Quotes about Empathy
Among the tortures and devastations of life is this then—our friends are not able to finish their stories.
— Virginia Woolf
Coleridge certainly did not mean, when he said that a great mind is androgynous, that it is a mind that has any special sympathy with women; a mind that takes up their cause or devotes itself to their interpretation. Perhaps the androgynous mind is less apt to make these distinctions than the single-sexed mind. He meant, perhaps, that the androgynous mind is resonant and porous; that it transmits emotion without impediment; that it is naturally creative, incandescent and undivided.
— Virginia Woolf
When I heard you cry I followed you, and saw you put down your handkerchief, screwed up, with its rage, with its hate, knotted in it.
— Virginia Woolf
Have I never understood you, Katherine? Have I been very selfish?' 'Yes ... You've asked her for sympathy, and she's not sympathetic; you've wanted her to be practical, and she's not practical.
— Virginia Woolf
I was fighting with Thoby on the lawn. We were pommelling each other with our fists. Just as I raised my fist to hit him, I felt: why hurt another person? I dropped my hand instantly, and stood there, and let him beat me. I remember the feeling. It was a feeling of hopeless sadness. It was as if I became aware of something terrible; and of my own powerlessness. I slunk off alone, feeling horribly depressed.
— Virginia Woolf
For centuries the writing-desk has contained sheets fit precisely for the communication of friends.

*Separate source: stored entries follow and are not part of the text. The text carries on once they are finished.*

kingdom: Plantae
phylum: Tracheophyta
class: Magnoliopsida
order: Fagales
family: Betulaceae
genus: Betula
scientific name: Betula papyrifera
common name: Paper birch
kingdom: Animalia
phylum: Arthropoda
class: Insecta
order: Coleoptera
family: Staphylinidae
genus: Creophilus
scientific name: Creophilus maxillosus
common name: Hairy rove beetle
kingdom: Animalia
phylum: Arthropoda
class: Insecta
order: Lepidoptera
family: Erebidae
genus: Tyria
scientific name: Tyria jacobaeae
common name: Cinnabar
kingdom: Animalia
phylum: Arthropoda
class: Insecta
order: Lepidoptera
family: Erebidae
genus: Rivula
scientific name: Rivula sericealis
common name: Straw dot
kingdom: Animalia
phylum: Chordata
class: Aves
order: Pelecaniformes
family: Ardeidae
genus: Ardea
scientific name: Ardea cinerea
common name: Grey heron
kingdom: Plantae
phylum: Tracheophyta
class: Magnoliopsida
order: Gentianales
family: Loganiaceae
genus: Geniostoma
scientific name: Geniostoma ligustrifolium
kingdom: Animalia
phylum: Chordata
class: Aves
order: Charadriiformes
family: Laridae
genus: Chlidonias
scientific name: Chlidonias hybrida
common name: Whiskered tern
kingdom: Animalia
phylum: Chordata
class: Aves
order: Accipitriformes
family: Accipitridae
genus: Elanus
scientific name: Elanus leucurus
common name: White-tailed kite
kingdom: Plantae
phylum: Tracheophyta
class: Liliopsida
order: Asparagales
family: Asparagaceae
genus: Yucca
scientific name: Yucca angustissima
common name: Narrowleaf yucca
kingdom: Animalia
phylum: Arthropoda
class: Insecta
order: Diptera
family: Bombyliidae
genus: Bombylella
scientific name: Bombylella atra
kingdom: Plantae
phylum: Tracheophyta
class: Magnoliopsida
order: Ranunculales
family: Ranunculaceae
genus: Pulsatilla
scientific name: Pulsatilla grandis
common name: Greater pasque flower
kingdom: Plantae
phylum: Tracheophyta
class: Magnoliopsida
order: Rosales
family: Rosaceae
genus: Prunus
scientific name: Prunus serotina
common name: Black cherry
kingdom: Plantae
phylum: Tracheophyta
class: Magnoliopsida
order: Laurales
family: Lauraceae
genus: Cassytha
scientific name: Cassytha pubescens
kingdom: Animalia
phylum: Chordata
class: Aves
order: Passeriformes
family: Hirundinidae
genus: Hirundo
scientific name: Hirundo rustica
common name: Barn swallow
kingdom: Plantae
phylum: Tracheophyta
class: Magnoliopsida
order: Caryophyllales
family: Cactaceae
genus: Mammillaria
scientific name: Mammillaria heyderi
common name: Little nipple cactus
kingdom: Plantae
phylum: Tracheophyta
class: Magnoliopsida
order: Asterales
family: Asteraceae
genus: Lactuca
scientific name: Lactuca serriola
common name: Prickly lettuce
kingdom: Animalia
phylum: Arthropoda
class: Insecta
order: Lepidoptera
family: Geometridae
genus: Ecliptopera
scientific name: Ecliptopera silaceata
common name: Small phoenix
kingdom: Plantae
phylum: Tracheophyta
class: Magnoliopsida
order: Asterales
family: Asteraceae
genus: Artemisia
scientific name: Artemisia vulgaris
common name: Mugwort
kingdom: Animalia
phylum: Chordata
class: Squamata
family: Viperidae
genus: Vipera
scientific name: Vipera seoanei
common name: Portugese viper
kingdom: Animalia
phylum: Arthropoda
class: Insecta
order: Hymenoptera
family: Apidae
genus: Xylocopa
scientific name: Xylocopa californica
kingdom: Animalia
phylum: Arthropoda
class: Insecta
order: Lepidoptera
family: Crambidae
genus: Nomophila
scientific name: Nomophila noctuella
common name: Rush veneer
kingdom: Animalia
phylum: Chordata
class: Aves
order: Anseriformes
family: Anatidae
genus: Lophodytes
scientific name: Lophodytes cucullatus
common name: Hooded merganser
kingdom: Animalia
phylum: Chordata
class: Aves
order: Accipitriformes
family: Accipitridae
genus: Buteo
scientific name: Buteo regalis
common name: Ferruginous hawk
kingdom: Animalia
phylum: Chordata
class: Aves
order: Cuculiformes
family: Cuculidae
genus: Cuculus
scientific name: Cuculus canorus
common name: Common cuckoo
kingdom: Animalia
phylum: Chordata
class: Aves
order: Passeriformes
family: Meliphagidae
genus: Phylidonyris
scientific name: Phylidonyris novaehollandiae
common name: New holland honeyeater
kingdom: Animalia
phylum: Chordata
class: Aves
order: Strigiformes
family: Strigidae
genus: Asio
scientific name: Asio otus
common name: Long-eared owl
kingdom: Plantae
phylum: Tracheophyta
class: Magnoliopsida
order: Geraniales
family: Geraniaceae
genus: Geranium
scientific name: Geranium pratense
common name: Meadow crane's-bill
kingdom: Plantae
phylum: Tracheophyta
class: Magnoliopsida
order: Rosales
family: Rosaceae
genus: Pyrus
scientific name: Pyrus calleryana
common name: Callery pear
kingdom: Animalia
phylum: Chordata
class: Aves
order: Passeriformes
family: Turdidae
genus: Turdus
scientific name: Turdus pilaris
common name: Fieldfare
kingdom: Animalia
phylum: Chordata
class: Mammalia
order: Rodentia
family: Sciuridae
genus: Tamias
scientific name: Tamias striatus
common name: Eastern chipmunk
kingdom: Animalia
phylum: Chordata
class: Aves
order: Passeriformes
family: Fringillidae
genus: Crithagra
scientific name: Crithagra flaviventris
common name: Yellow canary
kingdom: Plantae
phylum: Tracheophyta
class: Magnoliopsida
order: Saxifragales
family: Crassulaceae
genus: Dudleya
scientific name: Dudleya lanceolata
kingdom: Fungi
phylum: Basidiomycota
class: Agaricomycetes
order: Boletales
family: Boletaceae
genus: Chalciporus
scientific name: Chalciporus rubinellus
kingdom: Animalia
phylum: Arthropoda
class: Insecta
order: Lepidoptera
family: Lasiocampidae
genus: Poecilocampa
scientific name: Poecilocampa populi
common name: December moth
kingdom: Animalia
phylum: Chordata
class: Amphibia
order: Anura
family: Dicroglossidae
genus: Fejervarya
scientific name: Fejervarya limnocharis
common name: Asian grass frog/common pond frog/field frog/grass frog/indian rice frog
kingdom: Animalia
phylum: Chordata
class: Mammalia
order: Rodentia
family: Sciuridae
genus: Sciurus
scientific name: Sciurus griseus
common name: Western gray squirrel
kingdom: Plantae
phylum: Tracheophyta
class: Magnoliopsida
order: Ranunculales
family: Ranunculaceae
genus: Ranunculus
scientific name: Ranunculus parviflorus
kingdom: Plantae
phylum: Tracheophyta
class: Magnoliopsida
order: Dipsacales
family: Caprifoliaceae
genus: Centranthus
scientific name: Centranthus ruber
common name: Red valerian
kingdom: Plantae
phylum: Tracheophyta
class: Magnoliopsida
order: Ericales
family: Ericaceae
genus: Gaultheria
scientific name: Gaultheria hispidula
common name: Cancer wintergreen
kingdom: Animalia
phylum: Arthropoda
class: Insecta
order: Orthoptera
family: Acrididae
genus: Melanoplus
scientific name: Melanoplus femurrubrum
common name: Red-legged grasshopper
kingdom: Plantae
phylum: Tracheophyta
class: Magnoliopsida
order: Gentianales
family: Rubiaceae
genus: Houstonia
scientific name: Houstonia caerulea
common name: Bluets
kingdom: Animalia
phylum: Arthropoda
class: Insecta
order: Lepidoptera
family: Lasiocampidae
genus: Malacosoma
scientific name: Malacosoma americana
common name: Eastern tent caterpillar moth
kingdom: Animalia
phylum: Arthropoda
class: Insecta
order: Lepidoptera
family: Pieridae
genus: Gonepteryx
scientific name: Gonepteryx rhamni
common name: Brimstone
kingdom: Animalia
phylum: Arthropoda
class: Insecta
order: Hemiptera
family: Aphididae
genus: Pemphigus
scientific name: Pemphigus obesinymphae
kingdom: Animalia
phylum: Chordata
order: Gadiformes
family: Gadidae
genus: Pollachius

Masters of language, poets of long ages, have turned from the sheet that endures to the sheet that perishes, pushing aside the tea-tray, drawing close to the fire (for letters are written when the dark presses around a bright red cave), and addressed themselves the task of reaching, touching, penetrating the individual heart.
— Virginia Woolf
It is so vast an alleviation to be able to point for another to look at. And then not to talk. To follow the dark paths of the mind and enter the past, to visit books, to brush aside their branches and break off some fruit.
— Virginia Woolf
How curiously one is changed by the addition, even at a distance, of a friend. How useful an office one's friends perform when they recall us. Yet how painful to be recalled, to be mitigated, to have one's self adulterated, mixed-up, become part of another.
— Virginia Woolf
He's read nothing, thought nothing, felt nothing, he could hear her saying in that empathic voice which carried so much farther than she knew.
— Virginia Woolf
she] might have been a shell, and his words water rubbing against her ears, as water rubs a shell on the edge of a rock.
— Virginia Woolf
That man, she thought, her anger rising in her, never gave; that man took.
— Virginia Woolf
How, then, she had asked herself, did one know one thing or another thing about people, sealed as they were? Only like a bee, drawn by some sweetness or sharpness in the air intangible to touch or taste, one haunted the dome-shaped hive, ranged the wastes of the air over the countries of the world alone, and then haunted the hives with their murmurs and their stirrings; the hives which were people.